After Northwestern University announced in November that it would create an antisemitism task force, 163 faculty and staff members at the university wrote a letter to President Michael Schill saying they were “seriously dismayed and concerned” by the announcement, raising concerns that the task force’s work would challenge “rigorous, open debate.” Three of the signatories of that letter — including Jessica Winegar, a Middle Eastern studies professor and vocal proponent of boycotts of Israel — were then named to the task force, which will also focus on addressing Islamophobia. 

“If you really want to fix the problem, why conflate it with other issues that are going to prolong trying to find a solution to it?” Mike Teplitsky, a Northwestern alum and the president of the Coalition Against Antisemitism at Northwestern, said of the task force’s attempt to also focus on Islamophobia and other forms of hate. “I would call it a bureaucratic distraction from trying to fix the problem.” 

Mark Rotenberg, Hillel International’s vice president for university initiatives and the group’s general counsel, argued that antisemitism has proven to be so severe as to warrant its own mechanisms. The inclusion of Islamophobia “and other hateful behavior” in the group’s mandate would be like if a campus Title IX office, focused on gender-based inequality, was also required to focus on racism.

“Antiracism may be a very important thing, but merging it with the problem of violence in frat houses is not going to signal the women on that campus that they are really taking that problem seriously,” said Rotenberg, who works with administrators at campuses across the U.S. on antisemitism-related issues. “That’s our point about antisemitism.”

Lily Cohen, a Northwestern senior who is a member of the task force, came face to face with antisemitism on campus a year before the Oct. 7 attacks. After writing an op-ed in the campus newspaper decrying antisemitism and speaking out about her support for Zionism, she was called a terrorist and faced an onslaught of hate — including a large banner that was printed with her article, covered by “from the river to the sea, Palestine will be free” in red paint. 

“I think it comes from the top,” said Cohen, who noted that, after the op-ed incident, “no strong actions were taken to stand up for Jewish students or protect Jewish students, or even just express that that wasn’t OK. It fostered an environment where antisemitism is tolerated at Northwestern as long as it stays just subtle enough that you’re not saying Jews.”

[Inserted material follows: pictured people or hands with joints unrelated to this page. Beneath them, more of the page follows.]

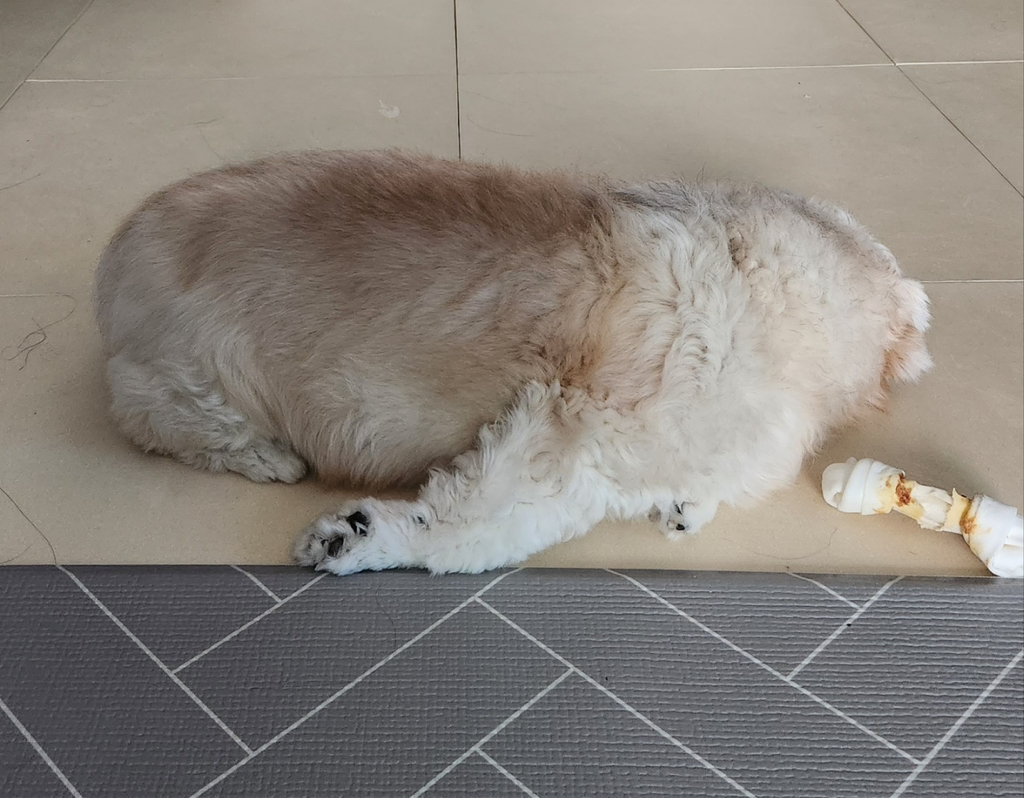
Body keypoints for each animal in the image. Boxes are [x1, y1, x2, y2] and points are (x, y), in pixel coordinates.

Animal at [93, 150, 932, 575]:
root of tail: (115, 258)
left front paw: (684, 509)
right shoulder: (574, 437)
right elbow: (464, 528)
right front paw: (360, 538)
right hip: (184, 382)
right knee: (164, 427)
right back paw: (266, 457)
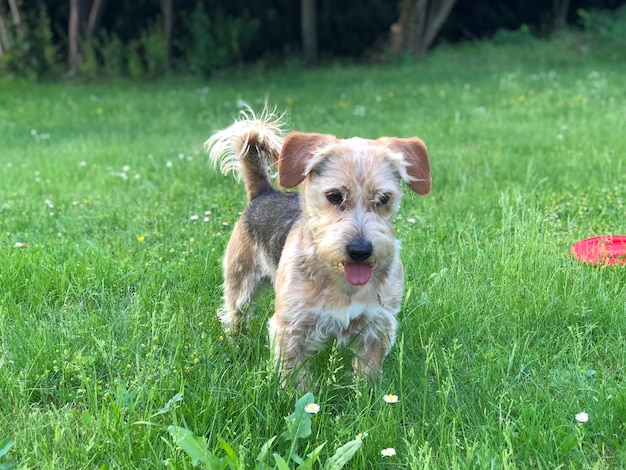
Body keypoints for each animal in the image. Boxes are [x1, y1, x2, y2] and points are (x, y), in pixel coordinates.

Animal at [205, 109, 428, 386]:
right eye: (334, 196)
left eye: (384, 198)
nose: (360, 251)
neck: (342, 283)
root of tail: (263, 193)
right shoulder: (292, 327)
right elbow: (294, 378)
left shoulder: (376, 324)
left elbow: (367, 374)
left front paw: (368, 394)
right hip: (240, 284)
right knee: (234, 317)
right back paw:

Afterward, she met with university administrators to talk about what happened to her. “At the end of the day, listening is not enough,” she said. “I don’t think in any of the meetings I had with any administrators, that they actually referred to what happened to me as antisemitism. I think that that’s a huge problem here, is how easy it is to say, ‘We are not antisemitic, we’re just anti-Zionist,’ or ‘We don’t hate Jews, we just hate Zionists. We just hate Israel.’”

The group started meeting in January, and it was asked by the president to finish its work by June, which Cohen worries is not enough time, especially given its broad scope. Administrators at the school have not instilled much confidence in her in the past, but she is choosing to be hopeful.

“Being on the committee, I have to be optimistic that we’re going to do something and that the president will take our recommendations seriously, and will put them into action,” she said. “Because if not, what was it all for?”

Gabby Deutch is Jewish Insider’s senior national correspondent; Haley Cohen is eJewishPhilanthropy’s news reporter.